そして、もう一歩具体的に踏み込んで、投資家の方に自問自答して頂きたいのは、現在保有する投信や購入検討している投信について、それを「どの会社が」運用しているかは当然としても、「誰が」運用しているか、そしてその運用者について「どんな職歴」があり、「どんな運用実績」を有し、どんな「強み・弱み」を有しているのかを、しっかりと把握しているかどうかということだ。繰り返すが、ファンドの優劣は、「会社」の要素で決まる部分よりも、「運用者個人」の質で決まる部分が圧倒的に大きいのである。 野球を例に取ると、日本ハムファイターズの大谷翔平選手が投球と打撃の両面で他の選手より優れていることは、誰の目にも明らかであろう。そして、私は、証券会社でアナリストをしていた当時、日本のみならず世界中の投資家と議論した経験があるが、運用者毎のレベルの違いは、上記の大谷選手と二軍レベルの選手の間の格差よりもむしろ大きいのではないか、という印象を有している。もしそうであれば、投資家の皆様は、ファンドを選択するときは、上記のいちごショートケーキの例の選択基準と同様に、「運用者」の質と「手数料率」を総合的に判断して決めるべきではないかと思われるのである。

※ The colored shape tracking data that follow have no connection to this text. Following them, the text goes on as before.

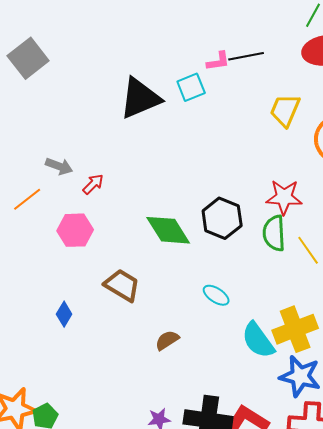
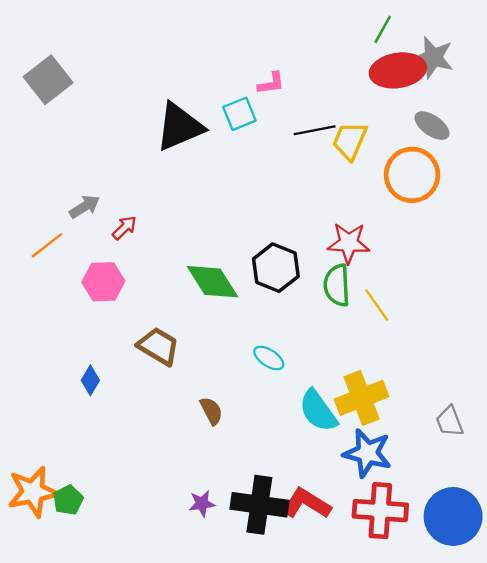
black line: (246, 56) -> (315, 130), moved
gray arrow: (59, 166) -> (85, 207), turned -52
brown semicircle: (167, 340) -> (211, 411), turned 95

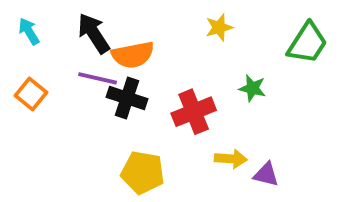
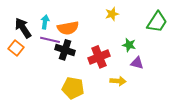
cyan arrow: (29, 31) -> (45, 22), moved, turned 40
black arrow: (94, 33) -> (23, 28), moved
purple triangle: (266, 174) -> (137, 63), moved

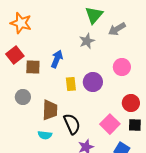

運用会社は、価格競争と一線を画す企業を高く評価するはずだ。それなのに、運用会社自身が手数料率引下げ競争に陥っているのはおかしくないのか?
最近は、アクティブファンドでも、世の風潮に流されて、意識的に手数料率を引下げる方向性に動いているような感は拭えない。しかし、そんなことをするくらいなら、もし所属するファンドマネジャーの運用実績や強みなどに自信があるならば、それを前面に押し出して投資家の期待感を正しく醸成して一定以上の手数料水準を維持した方が、よほど戦略的ではあるまいか?弊社の日本株公募投信は、私の名前を付すことによって、販売会社と投資家の双方に、私が運用者であることを明確に示している。そして、運用者の経験や実力を総合的に評価して、手数料率を決めているつもりである。
それにもかかわらず、中途半端な評論家の「手数料率が安いファンドがいい」などという安易な意見になびき、手数料率の値下げの動きを運用会社自らが誘発するのはいかがなものか?
なお、上場企業の決算説明会とか企業取材の席で、運用会社のファンドマネジャーやアナリストが、「御社の粗利率は低下しているがその防止策は何か?」とか「価格競争に巻き込まれないようにするために御社はどんな努力をしているのか?」などと上から目線で質問する場面を目にする。そういう人たちがこれから同様の質問をするときは、自分の所属する運用会社が、商品差別化の努力もしないで価格競争に陥っていないことを確認した上でして欲しいものだ。